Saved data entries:
Segment Open
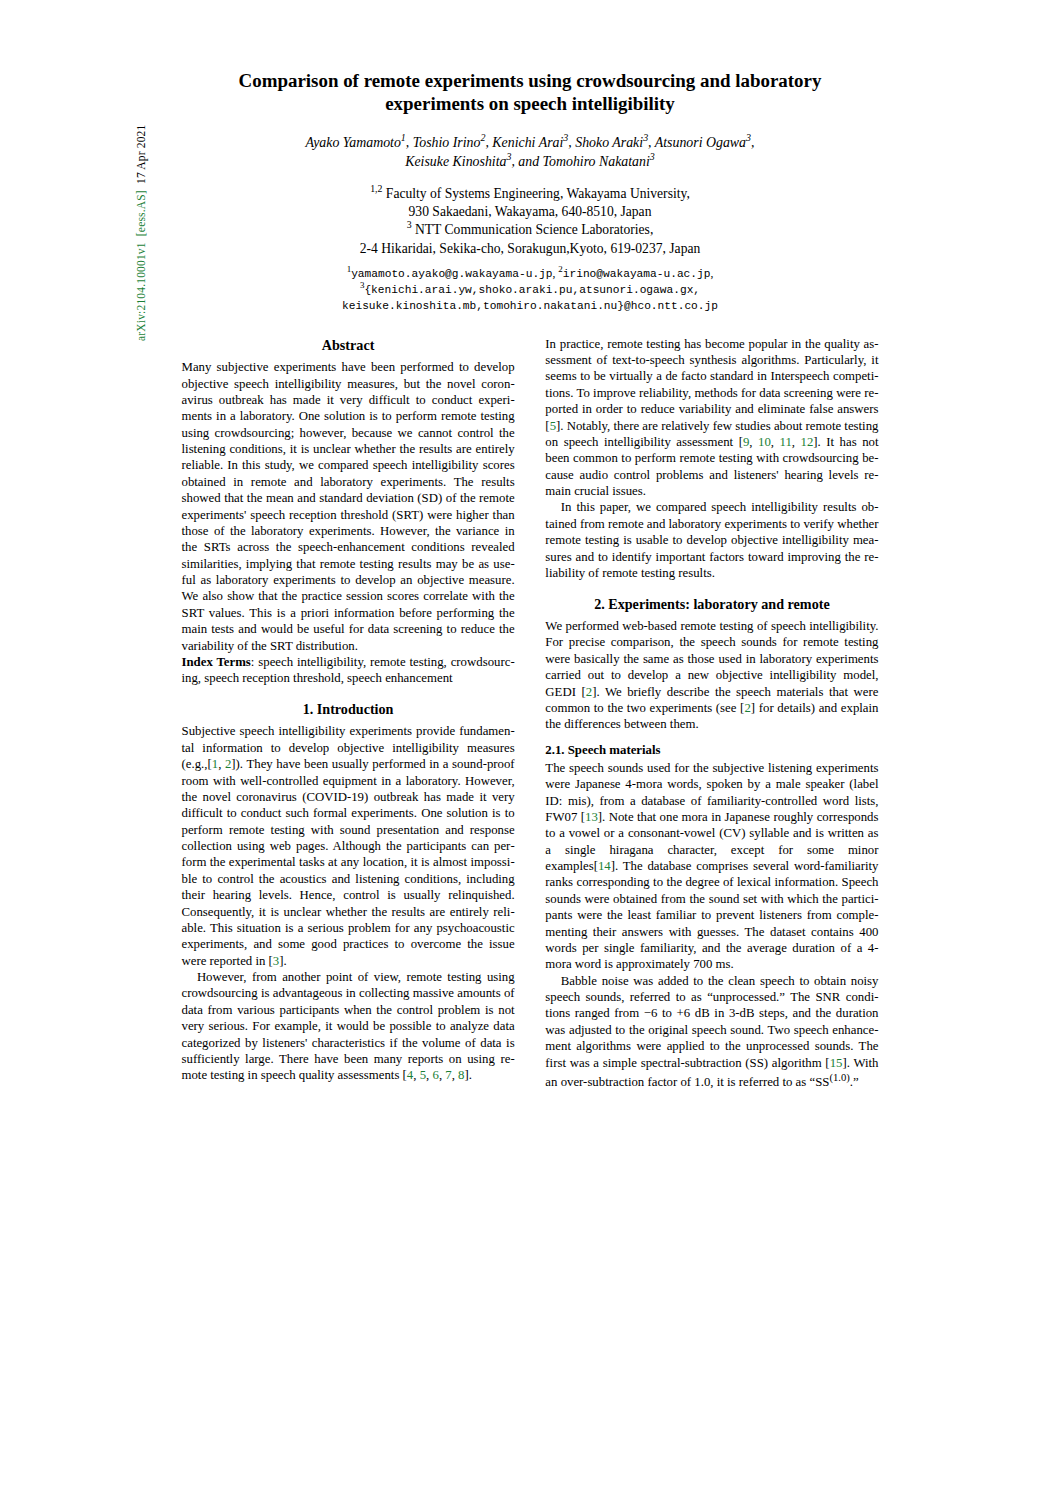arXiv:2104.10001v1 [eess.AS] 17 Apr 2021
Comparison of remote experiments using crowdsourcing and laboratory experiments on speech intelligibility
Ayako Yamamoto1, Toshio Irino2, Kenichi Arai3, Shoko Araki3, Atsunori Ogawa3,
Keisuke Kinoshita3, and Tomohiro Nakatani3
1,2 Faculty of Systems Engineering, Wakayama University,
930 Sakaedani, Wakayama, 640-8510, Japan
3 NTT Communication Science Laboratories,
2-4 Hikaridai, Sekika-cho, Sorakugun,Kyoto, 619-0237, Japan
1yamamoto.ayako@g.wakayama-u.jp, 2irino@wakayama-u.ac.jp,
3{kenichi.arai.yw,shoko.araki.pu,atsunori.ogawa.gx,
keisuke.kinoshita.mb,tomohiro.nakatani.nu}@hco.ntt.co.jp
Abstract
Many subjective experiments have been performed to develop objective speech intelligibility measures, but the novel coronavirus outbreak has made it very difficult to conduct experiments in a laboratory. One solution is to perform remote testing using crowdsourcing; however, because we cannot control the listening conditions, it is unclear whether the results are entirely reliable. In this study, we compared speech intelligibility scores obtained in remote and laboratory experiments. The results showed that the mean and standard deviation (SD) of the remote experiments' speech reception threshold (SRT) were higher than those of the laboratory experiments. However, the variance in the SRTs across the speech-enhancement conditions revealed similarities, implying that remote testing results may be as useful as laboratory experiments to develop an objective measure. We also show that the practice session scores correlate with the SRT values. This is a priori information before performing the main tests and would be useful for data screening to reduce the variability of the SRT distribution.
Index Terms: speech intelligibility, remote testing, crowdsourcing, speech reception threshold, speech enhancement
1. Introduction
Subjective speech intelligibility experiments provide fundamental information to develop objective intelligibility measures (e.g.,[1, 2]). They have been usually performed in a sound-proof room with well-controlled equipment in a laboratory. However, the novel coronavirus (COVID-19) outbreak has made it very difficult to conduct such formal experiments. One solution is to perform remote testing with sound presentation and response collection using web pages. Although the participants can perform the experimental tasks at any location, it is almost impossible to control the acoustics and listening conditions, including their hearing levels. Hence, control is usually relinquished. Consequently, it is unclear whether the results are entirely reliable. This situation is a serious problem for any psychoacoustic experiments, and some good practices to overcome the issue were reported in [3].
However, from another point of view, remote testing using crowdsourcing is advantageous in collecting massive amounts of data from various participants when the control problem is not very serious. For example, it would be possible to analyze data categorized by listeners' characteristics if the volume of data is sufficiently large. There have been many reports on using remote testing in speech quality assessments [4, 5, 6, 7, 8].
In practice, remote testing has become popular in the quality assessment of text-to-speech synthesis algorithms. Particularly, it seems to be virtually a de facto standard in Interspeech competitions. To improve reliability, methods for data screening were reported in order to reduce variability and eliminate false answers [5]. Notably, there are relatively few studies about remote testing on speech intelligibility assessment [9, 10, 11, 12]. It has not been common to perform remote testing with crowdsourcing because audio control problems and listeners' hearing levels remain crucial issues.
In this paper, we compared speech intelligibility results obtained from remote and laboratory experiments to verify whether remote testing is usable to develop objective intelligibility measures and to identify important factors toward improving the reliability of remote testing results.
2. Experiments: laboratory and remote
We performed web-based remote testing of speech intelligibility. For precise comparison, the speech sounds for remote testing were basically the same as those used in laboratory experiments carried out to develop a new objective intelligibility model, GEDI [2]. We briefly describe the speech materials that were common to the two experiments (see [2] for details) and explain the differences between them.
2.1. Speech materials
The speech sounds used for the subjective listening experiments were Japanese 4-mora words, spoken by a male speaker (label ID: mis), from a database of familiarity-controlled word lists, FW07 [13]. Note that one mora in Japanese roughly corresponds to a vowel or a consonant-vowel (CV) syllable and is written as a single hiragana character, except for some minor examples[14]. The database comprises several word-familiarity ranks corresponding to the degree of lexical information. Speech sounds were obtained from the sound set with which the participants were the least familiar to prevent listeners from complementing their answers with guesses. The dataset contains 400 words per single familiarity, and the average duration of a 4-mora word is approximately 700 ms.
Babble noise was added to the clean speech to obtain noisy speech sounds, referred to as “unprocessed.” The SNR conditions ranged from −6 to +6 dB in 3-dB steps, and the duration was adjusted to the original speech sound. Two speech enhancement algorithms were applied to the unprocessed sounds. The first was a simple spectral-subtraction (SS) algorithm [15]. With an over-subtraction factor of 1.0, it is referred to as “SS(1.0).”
Segment Closed
▶ **Activity**
Find the word "serious" in the data and copy out each line where it turns up.

▶ **Solution**
Subjective speech intelligibility experiments provide fundamental information to develop objective intelligibility measures (e.g.,[1, 2]). They have been usually performed in a sound-proof room with well-controlled equipment in a laboratory. However, the novel coronavirus (COVID-19) outbreak has made it very difficult to conduct such formal experiments. One solution is to perform remote testing with sound presentation and response collection using web pages. Although the participants can perform the experimental tasks at any location, it is almost impossible to control the acoustics and listening conditions, including their hearing levels. Hence, control is usually relinquished. Consequently, it is unclear whether the results are entirely reliable. This situation is a serious problem for any psychoacoustic experiments, and some good practices to overcome the issue were reported in [3].
However, from another point of view, remote testing using crowdsourcing is advantageous in collecting massive amounts of data from various participants when the control problem is not very serious. For example, it would be possible to analyze data categorized by listeners' characteristics if the volume of data is sufficiently large. There have been many reports on using remote testing in speech quality assessments [4, 5, 6, 7, 8].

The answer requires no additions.